Integration of genetic, clinical, and INR data to refine warfarin dosing

Abstract

Well-characterized genes that affect warfarin metabolism (cytochrome P450 (CYP) 2C9) and sensitivity (vitamin K epoxide reductase complex 1 (VKORC1)) explain one-third of the variability in therapeutic dose before the international normalized ratio (INR) is measured. To determine genotypic relevance after INR becomes available, we derived clinical and pharmacogenetic refinement algorithms on the basis of INR values (on day 4 or 5 of therapy), clinical factors, and genotype. After adjusting for INR, CYP2C9 and VKORC1 genotypes remained significant predictors (P < 0.001) of warfarin dose. The clinical algorithm had an R(2) of 48% (median absolute error (MAE): 7.0 mg/week) and the pharmacogenetic algorithm had an R(2) of 63% (MAE: 5.5 mg/week) in the derivation set (N = 969). In independent validation sets, the R(2) was 26-43% with the clinical algorithm and 42-58% when genotype was added (P = 0.002). After several days of therapy, a pharmacogenetic algorithm estimates the therapeutic warfarin dose more accurately than one using clinical factors and INR response alone.

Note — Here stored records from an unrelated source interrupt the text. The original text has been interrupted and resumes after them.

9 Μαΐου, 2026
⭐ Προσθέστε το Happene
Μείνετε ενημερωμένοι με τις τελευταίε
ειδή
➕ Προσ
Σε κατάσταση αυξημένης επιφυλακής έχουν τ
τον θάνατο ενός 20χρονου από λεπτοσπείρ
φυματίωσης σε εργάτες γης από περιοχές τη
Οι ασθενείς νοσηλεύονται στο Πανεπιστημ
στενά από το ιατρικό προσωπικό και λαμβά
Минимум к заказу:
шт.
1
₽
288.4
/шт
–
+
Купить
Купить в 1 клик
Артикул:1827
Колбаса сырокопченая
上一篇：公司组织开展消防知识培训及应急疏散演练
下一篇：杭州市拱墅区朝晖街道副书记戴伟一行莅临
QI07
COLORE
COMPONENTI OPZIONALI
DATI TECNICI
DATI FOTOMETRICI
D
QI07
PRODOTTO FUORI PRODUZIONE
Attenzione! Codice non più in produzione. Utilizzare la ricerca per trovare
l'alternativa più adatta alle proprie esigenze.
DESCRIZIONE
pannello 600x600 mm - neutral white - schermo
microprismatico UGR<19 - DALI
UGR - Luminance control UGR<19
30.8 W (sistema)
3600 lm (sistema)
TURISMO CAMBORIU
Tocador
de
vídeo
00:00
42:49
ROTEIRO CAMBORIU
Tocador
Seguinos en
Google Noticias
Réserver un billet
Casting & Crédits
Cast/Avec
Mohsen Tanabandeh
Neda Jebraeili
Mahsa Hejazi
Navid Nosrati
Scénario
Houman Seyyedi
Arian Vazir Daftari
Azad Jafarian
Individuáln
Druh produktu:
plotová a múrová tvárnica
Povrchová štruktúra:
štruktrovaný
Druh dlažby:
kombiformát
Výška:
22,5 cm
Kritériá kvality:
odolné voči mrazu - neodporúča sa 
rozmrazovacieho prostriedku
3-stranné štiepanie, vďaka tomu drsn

Conflict of interest statement

Conflict of Interest Disclosures The authors have no conflicts of interest.

Figures

Figure 1. Pharmacogenetic predicted versus actual therapeutic doses in the internal and external validation cohorts (using an INR on day 4 of therapy)

Open circles represent individuals for whom no variants in CYP2C9 and VKORC1 were detected. Grey circles represent individuals who are carrying one variant allele (either VKORC1-1639 A or a *2 or *3 allele. Black circles represent individuals with at least two variants. The ‘P’ was an individual taking phenytoin. The ‘R’ was an individual taking rifampin.